Percebe-se que o bendito plano de reforma da Igreja, sem esquecer suas fortes críticas à economia de exclusão, e o comodismo de alguns padres e agentes evangelizadores da Igreja ganhou espírito hostil. Sobre a “economia de exclusão”, segundo o papa argentino, “assim como o mandamento de ‘não matar’ coloca um limite claro para garantir o valor da vida humana, hoje temos de dizer ‘não a uma economia de exclusão e desigualdade’. Essa economia mata. (…) Hoje, tudo está dentro do jogo e da competitividade, onde o forte devora o fraco. Como resultado, grandes massas da população são excluídas e marginalizadas: sem emprego, sem horizontes”. Para Francisco, os “excluídos não são explorados, mas resíduos, excedentes”.

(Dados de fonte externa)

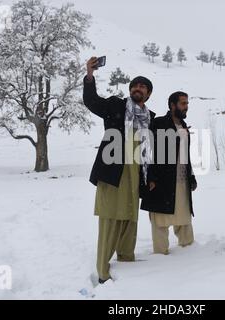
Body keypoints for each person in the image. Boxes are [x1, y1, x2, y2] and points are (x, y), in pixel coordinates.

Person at [83, 57, 155, 283]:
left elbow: (152, 148)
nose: (137, 88)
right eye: (134, 85)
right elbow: (92, 101)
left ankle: (126, 261)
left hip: (136, 175)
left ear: (148, 94)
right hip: (113, 172)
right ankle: (103, 272)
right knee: (110, 219)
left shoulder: (150, 117)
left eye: (142, 87)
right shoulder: (116, 105)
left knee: (129, 219)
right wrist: (90, 75)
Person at [141, 91, 197, 255]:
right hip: (161, 178)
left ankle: (189, 249)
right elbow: (145, 149)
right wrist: (150, 176)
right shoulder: (158, 123)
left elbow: (185, 153)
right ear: (172, 105)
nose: (186, 107)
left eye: (187, 103)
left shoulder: (184, 125)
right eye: (183, 103)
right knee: (160, 219)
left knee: (184, 214)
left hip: (181, 178)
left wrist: (191, 175)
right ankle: (160, 253)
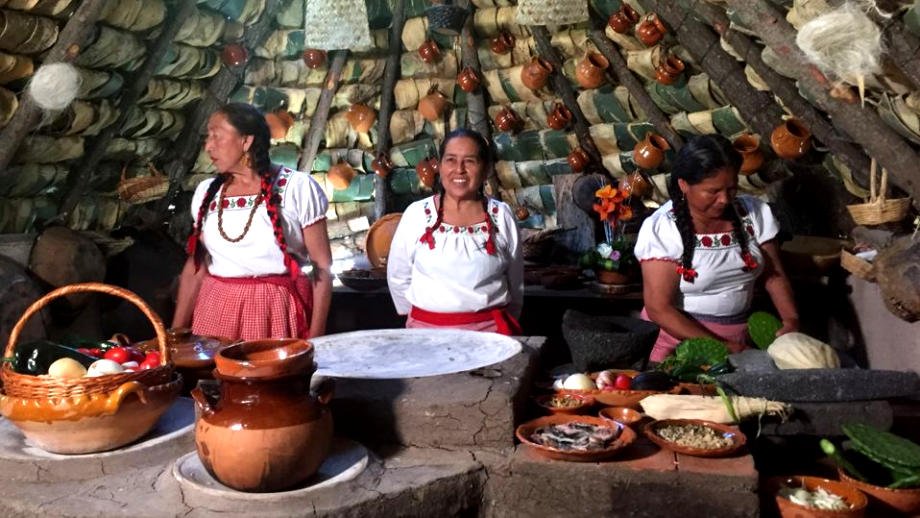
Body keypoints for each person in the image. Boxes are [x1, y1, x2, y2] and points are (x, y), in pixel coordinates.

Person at [172, 103, 333, 340]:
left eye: (217, 136)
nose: (208, 146)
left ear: (246, 142)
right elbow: (196, 268)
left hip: (274, 312)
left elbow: (323, 269)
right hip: (215, 313)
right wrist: (174, 334)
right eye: (208, 137)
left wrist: (316, 339)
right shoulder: (207, 193)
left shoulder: (295, 188)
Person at [635, 134, 798, 362]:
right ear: (684, 185)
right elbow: (659, 308)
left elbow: (774, 275)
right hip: (679, 344)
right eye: (713, 191)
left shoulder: (754, 214)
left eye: (731, 189)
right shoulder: (663, 229)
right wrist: (723, 347)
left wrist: (791, 320)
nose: (724, 199)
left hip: (739, 338)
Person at [387, 128, 524, 335]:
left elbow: (516, 284)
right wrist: (425, 318)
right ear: (440, 166)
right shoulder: (416, 215)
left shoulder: (501, 216)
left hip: (490, 337)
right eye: (451, 160)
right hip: (425, 336)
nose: (459, 169)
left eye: (470, 161)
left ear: (485, 169)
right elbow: (398, 277)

Todavia o Augusto Pontífice não se cansa jamais e tendo por base uma mística e caridade pastoral a sensibilizar e comover corações, repleta da mais profunda esperança, Francisco agora vai partir para sua sétima viagem internacional, com destino ao Sri Lanka e Filipinas nos dias 13-19.01.2015, querendo ser um farol a iluminar os caminhos da história daqueles povos asiáticos, oferecendo-lhes, dentro de um clima, no qual favoreça a compreensão cultural e espiritual, em um clima revestido da ternura franciscana, com profundo respeito pela realidade ecológica e ambiental, na qualidade de pastor universal, vai se encontrar com as vítimas do devastador (tsunami) desastre ecológico de 2004, que além de causar milhares de mortes, deixou uma triste e maldita herança de aproximadamente cinco milhões de criaturas humanas desabrigadas. Quão preciosa e de inigualável importância é a visita do Sumo Pontífice àqueles povos! Compreendo-a como já sendo o prólogo de sua nova Encíclica sobre a realidade supracitada do planeta, no seu ecossistema comprometido, nos gemidos da criação como em dores de um parto (cf. Rm 8, 22), que ansiosamente a aguardamos!